| Assigned task |
Should any entry hold a picture, omit that picture and copy the rest of the entry exactly.

| The input |

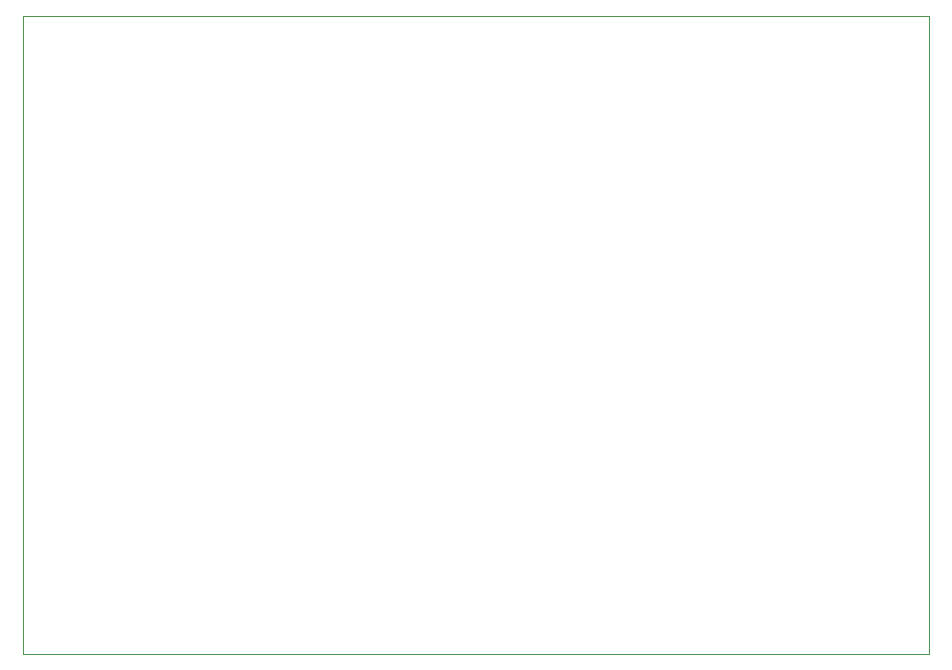
<source format=gbr>
%TF.GenerationSoftware,KiCad,Pcbnew,8.0.1*%
%TF.CreationDate,2024-04-17T16:23:31+02:00*%
%TF.ProjectId,protoA,70726f74-6f41-42e6-9b69-6361645f7063,rev?*%
%TF.SameCoordinates,PX7e13640PY4c4b400*%
%TF.FileFunction,Profile,NP*%
%FSLAX46Y46*%
G04 Gerber Fmt 4.6, Leading zero omitted, Abs format (unit mm)*
G04 Created by KiCad (PCBNEW 8.0.1) date 2024-04-17 16:23:31*
%MOMM*%
%LPD*%
G01*
G04 APERTURE LIST*
%TA.AperFunction,Profile*%
%ADD10C,0.050000*%
%TD*%
G04 APERTURE END LIST*
D10*
X76800000Y54000000D02*
X76800000Y0D01*
X50000Y54000000D02*
X76800000Y54000000D01*
X76800000Y0D02*
X50000Y0D01*
X50000Y0D02*
X50000Y54000000D01*
M02*

</source>
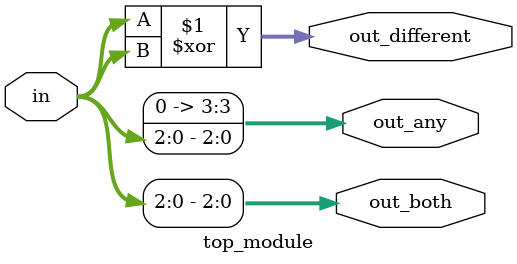
<source format=sv>
module top_module (
    input [3:0] in,
    output [2:0] out_both,
    output [3:0] out_any,
    output [3:0] out_different
);

assign out_both = in[2:0];
assign out_any = {1'b0, in[2:0]};
assign out_different = in ^ {in[3:1], in[0]};

endmodule

</source>
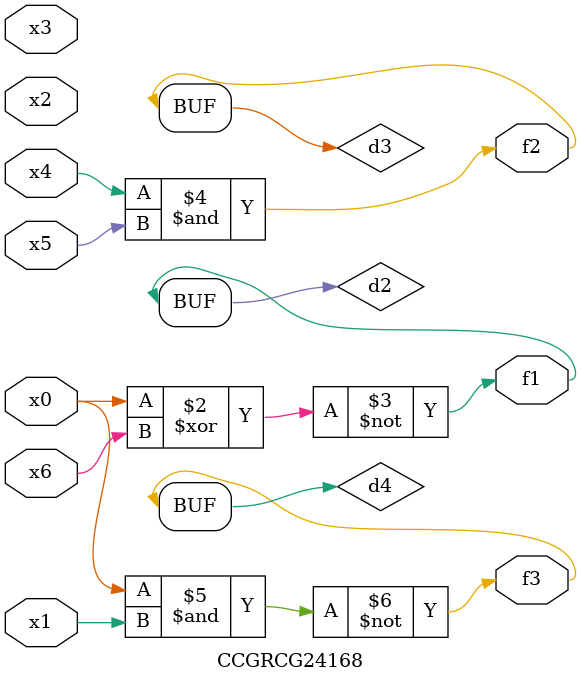
<source format=v>
module CCGRCG24168(
	input x0, x1, x2, x3, x4, x5, x6,
	output f1, f2, f3
);

	wire d1, d2, d3, d4;

	nor (d1, x0);
	xnor (d2, x0, x6);
	and (d3, x4, x5);
	nand (d4, x0, x1);
	assign f1 = d2;
	assign f2 = d3;
	assign f3 = d4;
endmodule

</source>
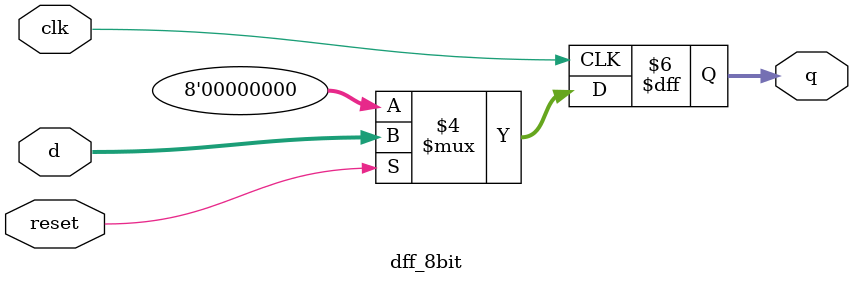
<source format=v>
module dff_8bit (
    input clk,
    input reset,            // Synchronous reset
    input [7:0] d,
    output reg [7:0] q
);
    always@(posedge clk)begin
        if(!reset)
            q <= 0;
        else 
            q <= d;
    end

endmodule
</source>
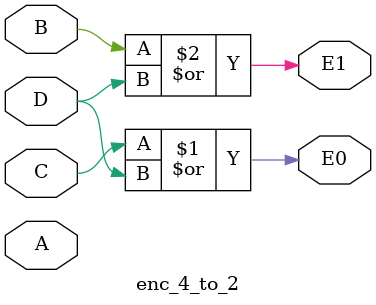
<source format=v>
`timescale 1ns/1ps

module enc_4_to_2(
    input A, 
    input B, 
    input C,
    input D,

    output E0,
    output E1
);

assign E0 = C | D;
assign E1 = B | D;

endmodule

</source>
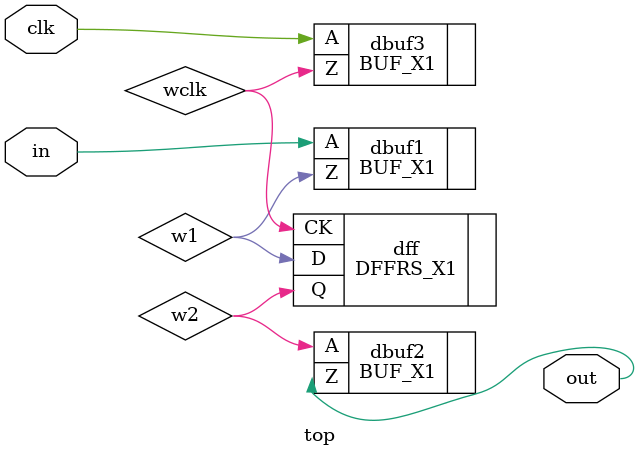
<source format=v>
/* Generated by Yosys 0.5+292 (git sha1 6f9a6fd, gcc 4.6.3-1ubuntu5 -fPIC -Os) */

`include <master.v>

module top(in , clk, out);
input  in, clk;
output out;

BUF_X1 dbuf1 (.A(in), .Z(w1));
DFFRS_X1 dff (.D(w1), .CK(wclk), .Q(w2));
BUF_X1 dbuf2 (.A(w2), .Z(out));

BUF_X1 dbuf3 (.A(clk), .Z(wclk));

endmodule

</source>
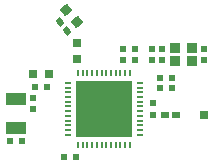
<source format=gtp>
G04 Layer_Color=8421504*
%FSLAX24Y24*%
%MOIN*%
G70*
G01*
G75*
%ADD10R,0.0197X0.0236*%
%ADD11R,0.0374X0.0335*%
%ADD12R,0.0236X0.0197*%
%ADD13R,0.0256X0.0197*%
%ADD14R,0.0295X0.0315*%
%ADD15R,0.0709X0.0394*%
%ADD16R,0.0300X0.0300*%
%ADD17R,0.0315X0.0295*%
G04:AMPARAMS|DCode=18|XSize=19.7mil|YSize=25.6mil|CornerRadius=0mil|HoleSize=0mil|Usage=FLASHONLY|Rotation=40.000|XOffset=0mil|YOffset=0mil|HoleType=Round|Shape=Rectangle|*
%AMROTATEDRECTD18*
4,1,4,0.0007,-0.0161,-0.0158,0.0035,-0.0007,0.0161,0.0158,-0.0035,0.0007,-0.0161,0.0*
%
%ADD18ROTATEDRECTD18*%

G04:AMPARAMS|DCode=19|XSize=31.5mil|YSize=29.5mil|CornerRadius=0mil|HoleSize=0mil|Usage=FLASHONLY|Rotation=40.000|XOffset=0mil|YOffset=0mil|HoleType=Round|Shape=Rectangle|*
%AMROTATEDRECTD19*
4,1,4,-0.0026,-0.0214,-0.0216,0.0012,0.0026,0.0214,0.0216,-0.0012,-0.0026,-0.0214,0.0*
%
%ADD19ROTATEDRECTD19*%

%ADD20O,0.0256X0.0079*%
%ADD21O,0.0079X0.0256*%
%ADD22R,0.1850X0.1850*%
D10*
X-2380Y-17D02*
D03*
Y377D02*
D03*
X1030Y2007D02*
D03*
Y1613D02*
D03*
X1940Y2007D02*
D03*
Y1613D02*
D03*
X1650Y-197D02*
D03*
Y197D02*
D03*
X1590Y2007D02*
D03*
Y1613D02*
D03*
X3340Y1613D02*
D03*
Y2007D02*
D03*
X650Y1613D02*
D03*
Y2007D02*
D03*
D11*
X2354Y1584D02*
D03*
Y2036D02*
D03*
X2925D02*
D03*
Y1584D02*
D03*
D12*
X-2297Y740D02*
D03*
X-1903D02*
D03*
X1883Y680D02*
D03*
X2277D02*
D03*
X2277Y1030D02*
D03*
X1883D02*
D03*
X-3137Y-1060D02*
D03*
X-2743D02*
D03*
X-1317Y-1610D02*
D03*
X-923D02*
D03*
D13*
X2023Y-200D02*
D03*
X2397D02*
D03*
D14*
X-1834Y1150D02*
D03*
X-2366D02*
D03*
D15*
X-2940Y342D02*
D03*
Y-642D02*
D03*
D16*
X3350Y-197D02*
D03*
D17*
X-890Y2188D02*
D03*
Y1656D02*
D03*
D18*
X-1230Y2599D02*
D03*
X-1470Y2885D02*
D03*
D19*
X-1251Y3286D02*
D03*
X-909Y2878D02*
D03*
D20*
X-1191Y866D02*
D03*
Y709D02*
D03*
Y551D02*
D03*
Y394D02*
D03*
Y236D02*
D03*
Y79D02*
D03*
Y-79D02*
D03*
Y-236D02*
D03*
Y-394D02*
D03*
Y-551D02*
D03*
Y-709D02*
D03*
Y-866D02*
D03*
X1191D02*
D03*
Y-709D02*
D03*
Y-551D02*
D03*
Y-394D02*
D03*
Y-236D02*
D03*
Y-79D02*
D03*
Y79D02*
D03*
Y236D02*
D03*
Y394D02*
D03*
Y551D02*
D03*
Y709D02*
D03*
Y866D02*
D03*
D21*
X-866Y-1191D02*
D03*
X-709D02*
D03*
X-551D02*
D03*
X-394D02*
D03*
X-236D02*
D03*
X-79D02*
D03*
X79D02*
D03*
X236D02*
D03*
X394D02*
D03*
X551D02*
D03*
X709D02*
D03*
X866D02*
D03*
Y1191D02*
D03*
X709D02*
D03*
X551D02*
D03*
X394D02*
D03*
X236D02*
D03*
X79D02*
D03*
X-79D02*
D03*
X-236D02*
D03*
X-394D02*
D03*
X-551D02*
D03*
X-709D02*
D03*
X-866D02*
D03*
D22*
X0Y0D02*
D03*
M02*

</source>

| Response |
<source format=gbr>
%TF.GenerationSoftware,KiCad,Pcbnew,8.0.1*%
%TF.CreationDate,2024-04-17T16:23:31+02:00*%
%TF.ProjectId,protoA,70726f74-6f41-42e6-9b69-6361645f7063,rev?*%
%TF.SameCoordinates,PX7e13640PY4c4b400*%
%TF.FileFunction,Profile,NP*%
%FSLAX46Y46*%
G04 Gerber Fmt 4.6, Leading zero omitted, Abs format (unit mm)*
G04 Created by KiCad (PCBNEW 8.0.1) date 2024-04-17 16:23:31*
%MOMM*%
%LPD*%
G01*
G04 APERTURE LIST*
%TA.AperFunction,Profile*%
%ADD10C,0.050000*%
%TD*%
G04 APERTURE END LIST*
D10*
X76800000Y54000000D02*
X76800000Y0D01*
X50000Y54000000D02*
X76800000Y54000000D01*
X76800000Y0D02*
X50000Y0D01*
X50000Y0D02*
X50000Y54000000D01*
M02*

</source>
<source format=sv>
module top_module (
    input [3:0] in,
    output [2:0] out_both,
    output [3:0] out_any,
    output [3:0] out_different
);

assign out_both = in[2:0];
assign out_any = {1'b0, in[2:0]};
assign out_different = in ^ {in[3:1], in[0]};

endmodule

</source>
<source format=v>
module CCGRCG24168(
	input x0, x1, x2, x3, x4, x5, x6,
	output f1, f2, f3
);

	wire d1, d2, d3, d4;

	nor (d1, x0);
	xnor (d2, x0, x6);
	and (d3, x4, x5);
	nand (d4, x0, x1);
	assign f1 = d2;
	assign f2 = d3;
	assign f3 = d4;
endmodule

</source>
<source format=v>
module dff_8bit (
    input clk,
    input reset,            // Synchronous reset
    input [7:0] d,
    output reg [7:0] q
);
    always@(posedge clk)begin
        if(!reset)
            q <= 0;
        else 
            q <= d;
    end

endmodule
</source>
<source format=v>
`timescale 1ns/1ps

module enc_4_to_2(
    input A, 
    input B, 
    input C,
    input D,

    output E0,
    output E1
);

assign E0 = C | D;
assign E1 = B | D;

endmodule

</source>
<source format=v>
/* Generated by Yosys 0.5+292 (git sha1 6f9a6fd, gcc 4.6.3-1ubuntu5 -fPIC -Os) */

`include <master.v>

module top(in , clk, out);
input  in, clk;
output out;

BUF_X1 dbuf1 (.A(in), .Z(w1));
DFFRS_X1 dff (.D(w1), .CK(wclk), .Q(w2));
BUF_X1 dbuf2 (.A(w2), .Z(out));

BUF_X1 dbuf3 (.A(clk), .Z(wclk));

endmodule

</source>
<source format=gtp>
G04 Layer_Color=8421504*
%FSLAX24Y24*%
%MOIN*%
G70*
G01*
G75*
%ADD10R,0.0197X0.0236*%
%ADD11R,0.0374X0.0335*%
%ADD12R,0.0236X0.0197*%
%ADD13R,0.0256X0.0197*%
%ADD14R,0.0295X0.0315*%
%ADD15R,0.0709X0.0394*%
%ADD16R,0.0300X0.0300*%
%ADD17R,0.0315X0.0295*%
G04:AMPARAMS|DCode=18|XSize=19.7mil|YSize=25.6mil|CornerRadius=0mil|HoleSize=0mil|Usage=FLASHONLY|Rotation=40.000|XOffset=0mil|YOffset=0mil|HoleType=Round|Shape=Rectangle|*
%AMROTATEDRECTD18*
4,1,4,0.0007,-0.0161,-0.0158,0.0035,-0.0007,0.0161,0.0158,-0.0035,0.0007,-0.0161,0.0*
%
%ADD18ROTATEDRECTD18*%

G04:AMPARAMS|DCode=19|XSize=31.5mil|YSize=29.5mil|CornerRadius=0mil|HoleSize=0mil|Usage=FLASHONLY|Rotation=40.000|XOffset=0mil|YOffset=0mil|HoleType=Round|Shape=Rectangle|*
%AMROTATEDRECTD19*
4,1,4,-0.0026,-0.0214,-0.0216,0.0012,0.0026,0.0214,0.0216,-0.0012,-0.0026,-0.0214,0.0*
%
%ADD19ROTATEDRECTD19*%

%ADD20O,0.0256X0.0079*%
%ADD21O,0.0079X0.0256*%
%ADD22R,0.1850X0.1850*%
D10*
X-2380Y-17D02*
D03*
Y377D02*
D03*
X1030Y2007D02*
D03*
Y1613D02*
D03*
X1940Y2007D02*
D03*
Y1613D02*
D03*
X1650Y-197D02*
D03*
Y197D02*
D03*
X1590Y2007D02*
D03*
Y1613D02*
D03*
X3340Y1613D02*
D03*
Y2007D02*
D03*
X650Y1613D02*
D03*
Y2007D02*
D03*
D11*
X2354Y1584D02*
D03*
Y2036D02*
D03*
X2925D02*
D03*
Y1584D02*
D03*
D12*
X-2297Y740D02*
D03*
X-1903D02*
D03*
X1883Y680D02*
D03*
X2277D02*
D03*
X2277Y1030D02*
D03*
X1883D02*
D03*
X-3137Y-1060D02*
D03*
X-2743D02*
D03*
X-1317Y-1610D02*
D03*
X-923D02*
D03*
D13*
X2023Y-200D02*
D03*
X2397D02*
D03*
D14*
X-1834Y1150D02*
D03*
X-2366D02*
D03*
D15*
X-2940Y342D02*
D03*
Y-642D02*
D03*
D16*
X3350Y-197D02*
D03*
D17*
X-890Y2188D02*
D03*
Y1656D02*
D03*
D18*
X-1230Y2599D02*
D03*
X-1470Y2885D02*
D03*
D19*
X-1251Y3286D02*
D03*
X-909Y2878D02*
D03*
D20*
X-1191Y866D02*
D03*
Y709D02*
D03*
Y551D02*
D03*
Y394D02*
D03*
Y236D02*
D03*
Y79D02*
D03*
Y-79D02*
D03*
Y-236D02*
D03*
Y-394D02*
D03*
Y-551D02*
D03*
Y-709D02*
D03*
Y-866D02*
D03*
X1191D02*
D03*
Y-709D02*
D03*
Y-551D02*
D03*
Y-394D02*
D03*
Y-236D02*
D03*
Y-79D02*
D03*
Y79D02*
D03*
Y236D02*
D03*
Y394D02*
D03*
Y551D02*
D03*
Y709D02*
D03*
Y866D02*
D03*
D21*
X-866Y-1191D02*
D03*
X-709D02*
D03*
X-551D02*
D03*
X-394D02*
D03*
X-236D02*
D03*
X-79D02*
D03*
X79D02*
D03*
X236D02*
D03*
X394D02*
D03*
X551D02*
D03*
X709D02*
D03*
X866D02*
D03*
Y1191D02*
D03*
X709D02*
D03*
X551D02*
D03*
X394D02*
D03*
X236D02*
D03*
X79D02*
D03*
X-79D02*
D03*
X-236D02*
D03*
X-394D02*
D03*
X-551D02*
D03*
X-709D02*
D03*
X-866D02*
D03*
D22*
X0Y0D02*
D03*
M02*

</source>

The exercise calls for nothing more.